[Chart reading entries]
- - -

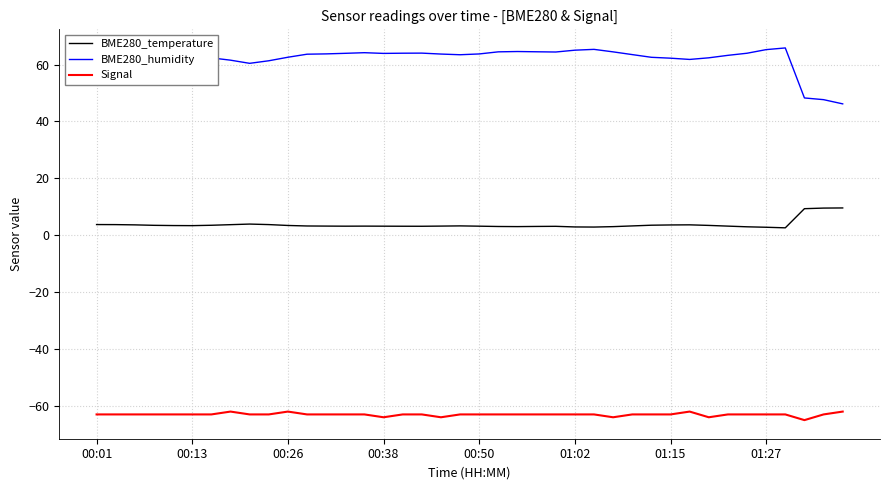

What is the sum of all BME280_humidity values?

2484.0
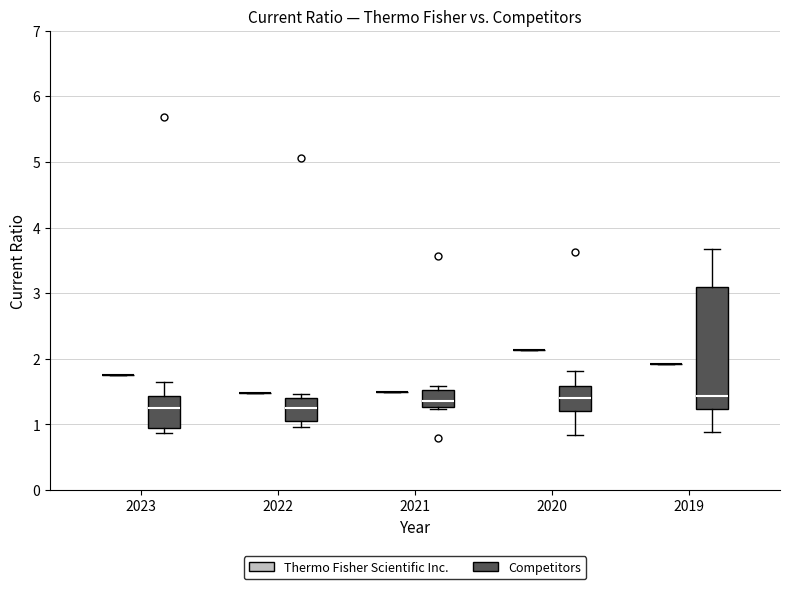

Reading left to right, transcribe this box plot: for each box, give where its median line is, the range the box spans, and where its two whiskers end, as read against the y-axis. The values are not printed on the chart, so give them approximately, as read against the axis.

2023 (Thermo Fisher Scientific Inc.): box collapsed to a line at 1.8, whiskers 1.8 to 1.8
2023 (Competitors): median 1.3, box 0.9 to 1.4, whiskers 0.9 (just below the box's lower edge) to 1.7
2022 (Thermo Fisher Scientific Inc.): box collapsed to a line at 1.5, whiskers 1.5 to 1.5
2022 (Competitors): median 1.3, box 1.1 to 1.4, whiskers 1.0 to 1.5
2021 (Thermo Fisher Scientific Inc.): box collapsed to a line at 1.5, whiskers 1.5 to 1.5
2021 (Competitors): median 1.4, box 1.3 to 1.5, whiskers 1.2 to 1.6
2020 (Thermo Fisher Scientific Inc.): box collapsed to a line at 2.1, whiskers 2.1 to 2.1
2020 (Competitors): median 1.4, box 1.2 to 1.6, whiskers 0.8 to 1.8
2019 (Thermo Fisher Scientific Inc.): box collapsed to a line at 1.9, whiskers 1.9 to 1.9
2019 (Competitors): median 1.4, box 1.2 to 3.1, whiskers 0.9 to 3.7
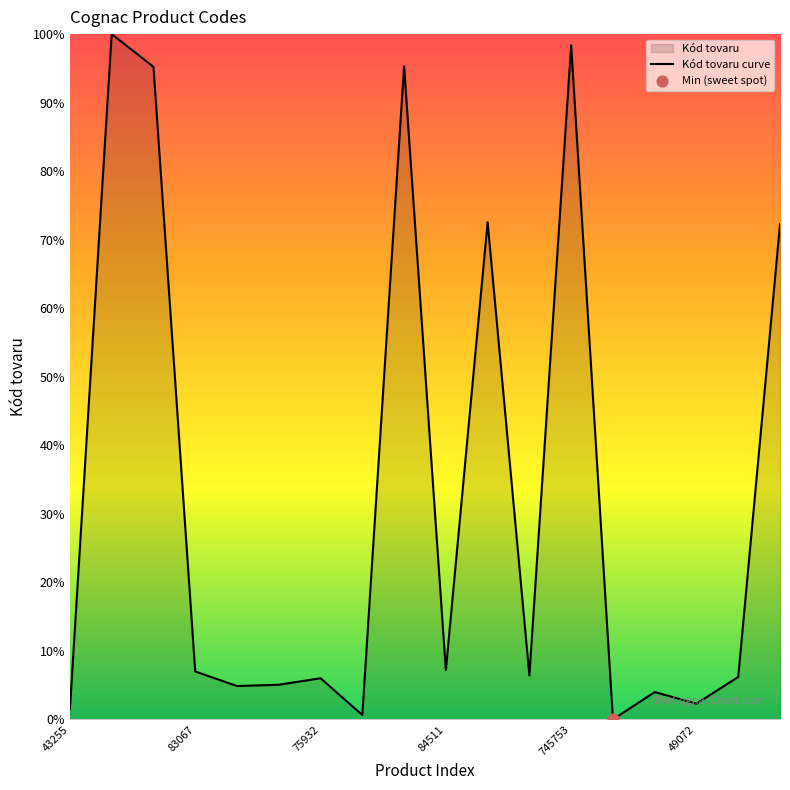

Which has a higher value, 558497 or 723625?

723625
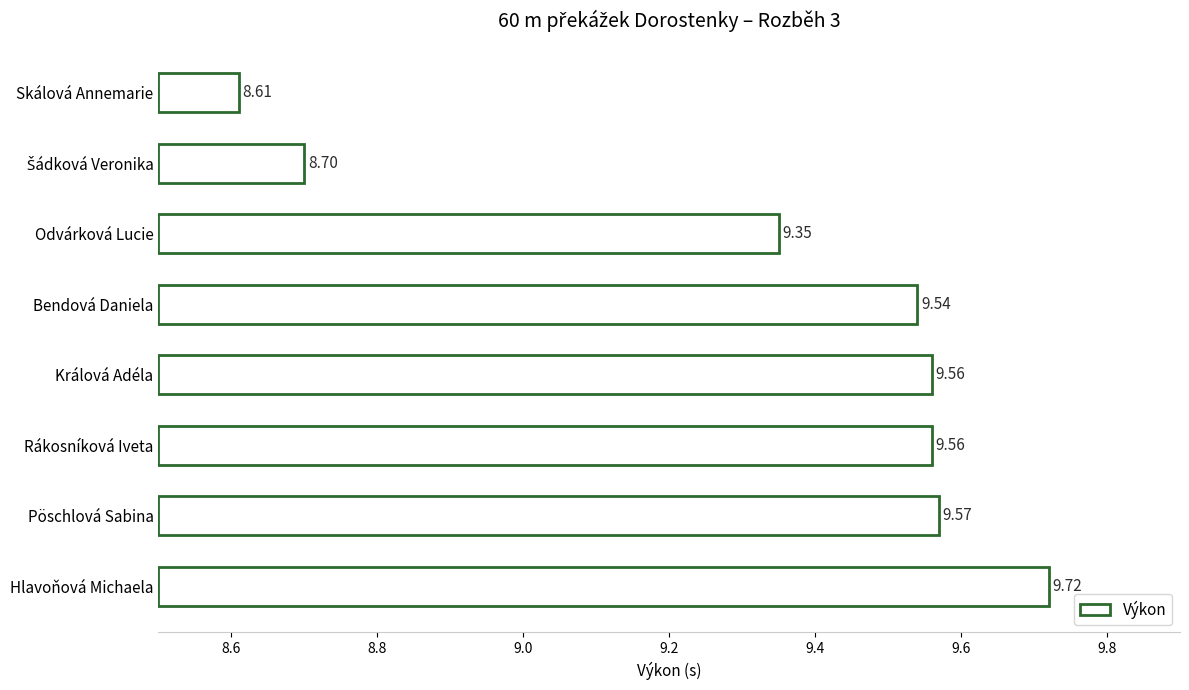

Count the number of data series in this chart.

1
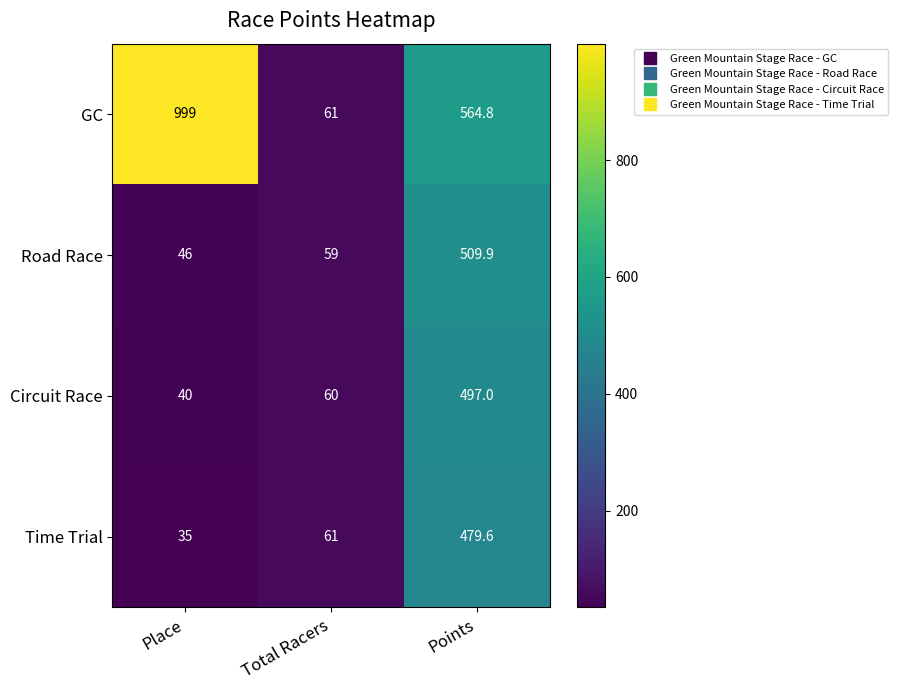

The value of GC at Points is 564.8. True or false?

True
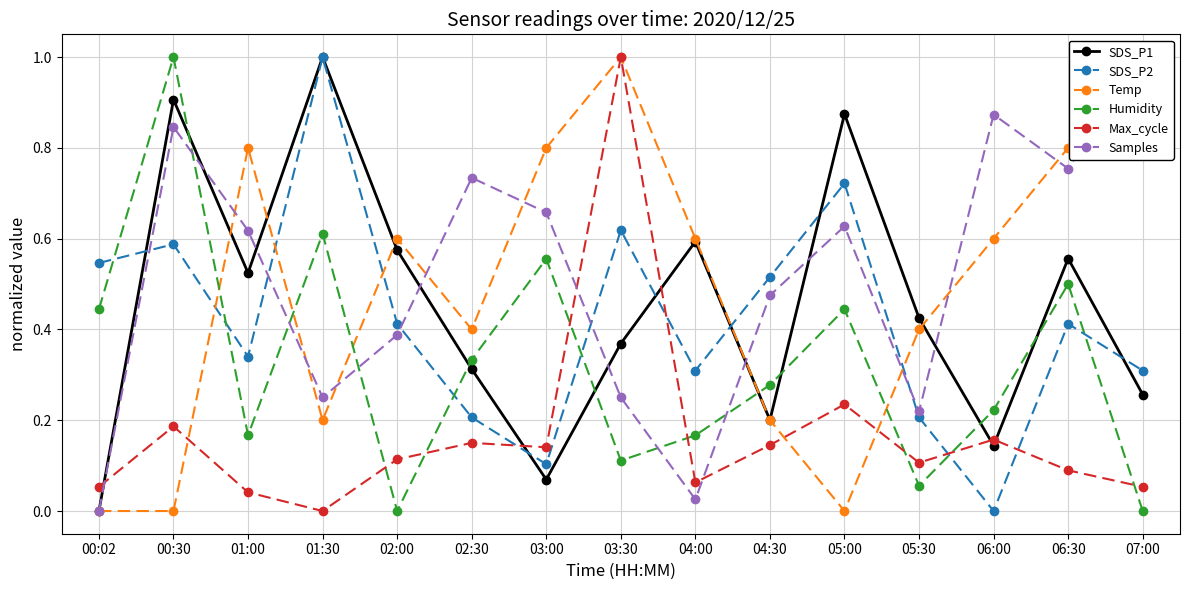

How many values in the SDS_P2 series exceed 0?

14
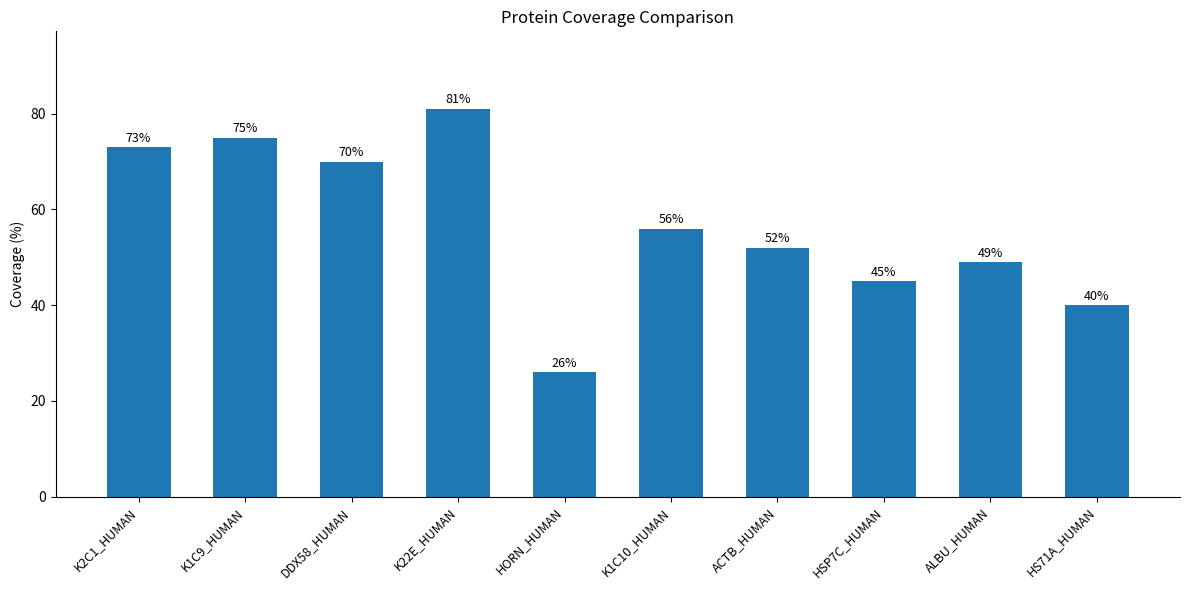

What is the smallest value displayed?

26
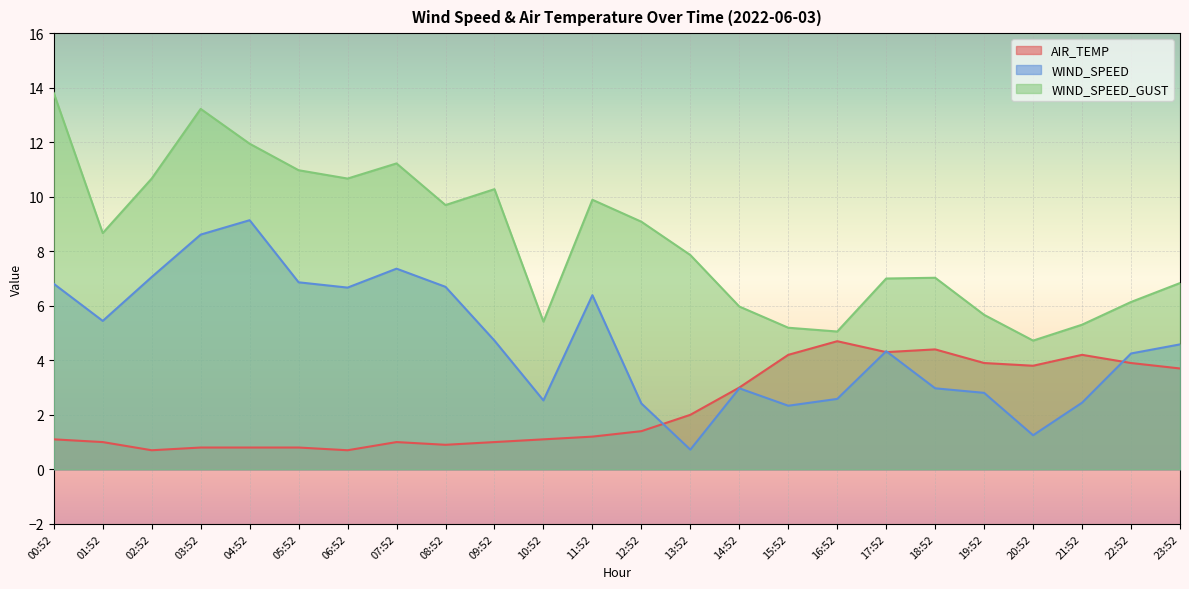

How many data points in WIND_SPEED_GUST are above 8?

12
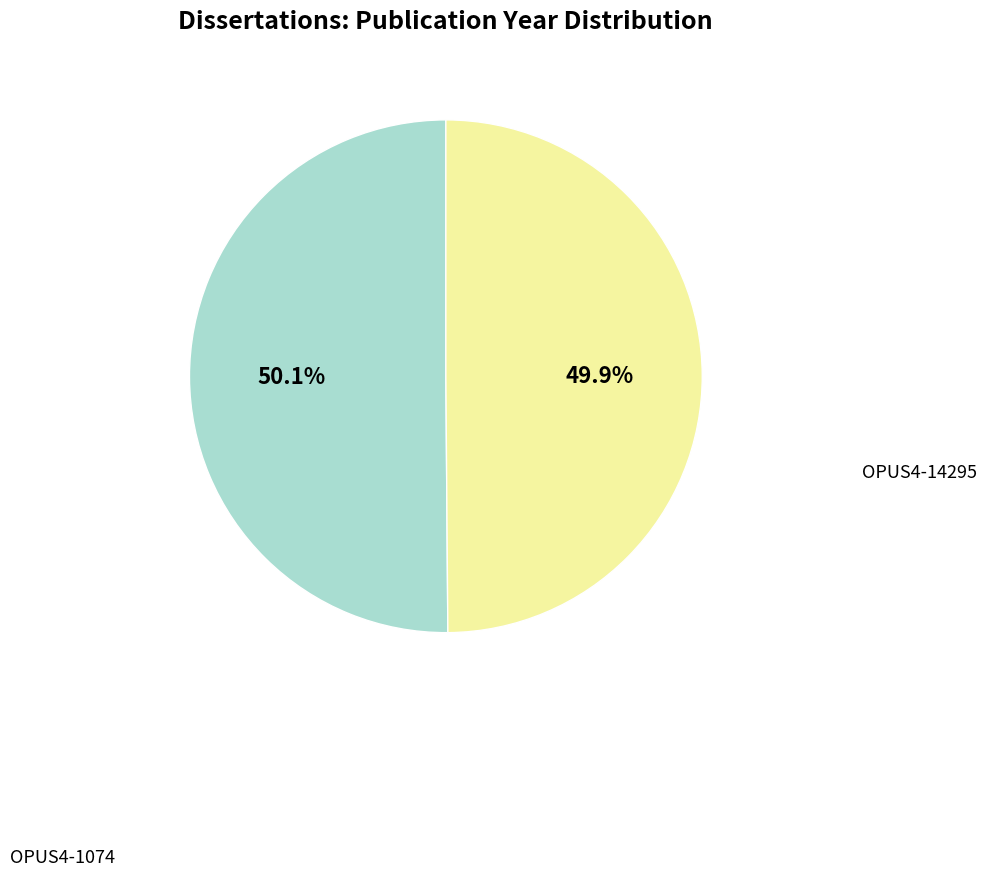

Do OPUS4-1074 and OPUS4-14295 together represent more than half of the pie?

Yes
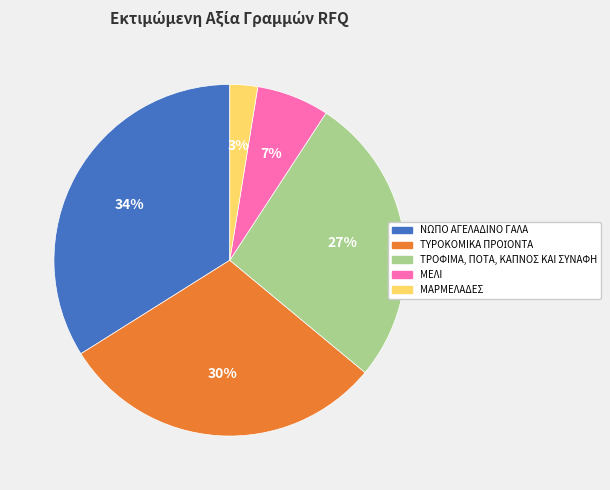

Which category has the biggest portion of the pie?

ΝΩΠΟ ΑΓΕΛΑΔΙΝΟ ΓΑΛΑ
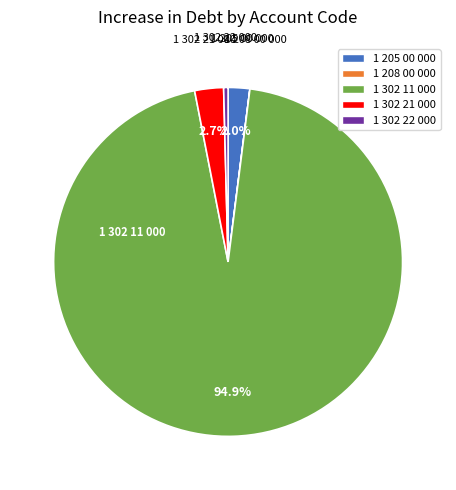

How much of the chart is everything except 1 205 00 000?

98.0%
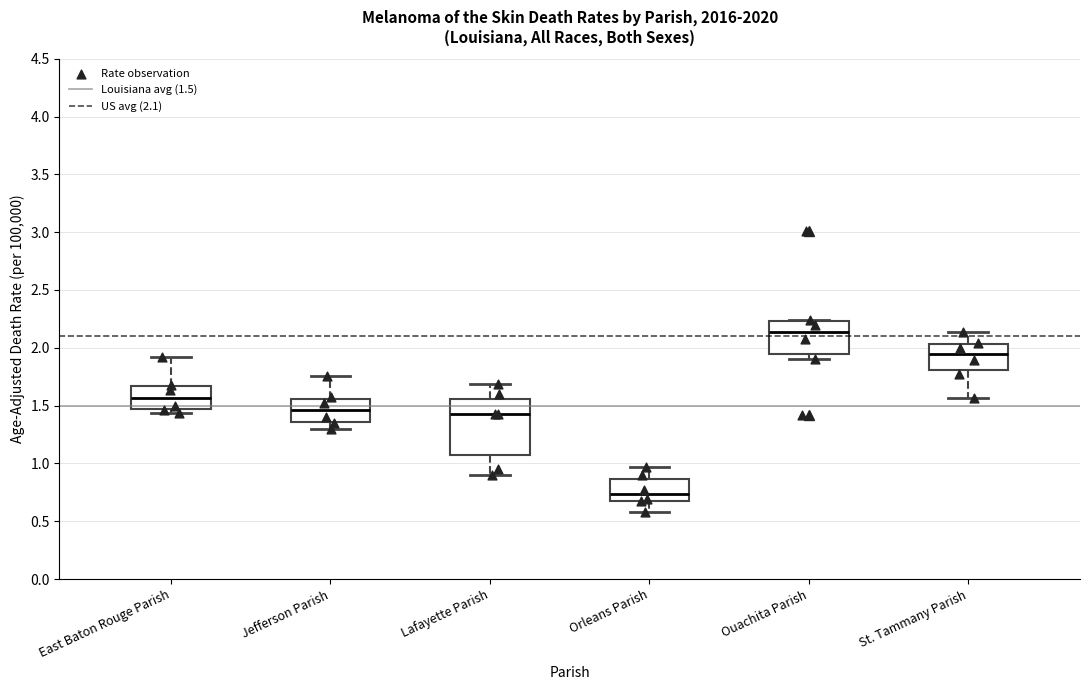

Reading left to right, transcribe this box plot: for each box, give where its median line is, the range the box spans, and where its two whiskers end, as read against the y-axis. The values are not printed on the chart, so give them approximately, as read against the axis.

East Baton Rouge Parish: median 1.55, box 1.45 to 1.65, whiskers 1.45 (just below the box's lower edge) to 1.90
Jefferson Parish: median 1.45, box 1.35 to 1.55, whiskers 1.30 to 1.75
Lafayette Parish: median 1.45, box 1.05 to 1.55, whiskers 0.90 to 1.70
Orleans Parish: median 0.75, box 0.70 to 0.85, whiskers 0.60 to 0.95
Ouachita Parish: median 2.15, box 1.95 to 2.25, whiskers 1.90 to 2.25
St. Tammany Parish: median 1.95, box 1.80 to 2.05, whiskers 1.55 to 2.15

- - -

_PROBLEM TO WORK ON_.
Return every line of the entries above that contains the word "Scientific". Case matters.

_SOLVED EXERCISE_.
2023 (Thermo Fisher Scientific Inc.): box collapsed to a line at 1.8, whiskers 1.8 to 1.8
2022 (Thermo Fisher Scientific Inc.): box collapsed to a line at 1.5, whiskers 1.5 to 1.5
2021 (Thermo Fisher Scientific Inc.): box collapsed to a line at 1.5, whiskers 1.5 to 1.5
2020 (Thermo Fisher Scientific Inc.): box collapsed to a line at 2.1, whiskers 2.1 to 2.1
2019 (Thermo Fisher Scientific Inc.): box collapsed to a line at 1.9, whiskers 1.9 to 1.9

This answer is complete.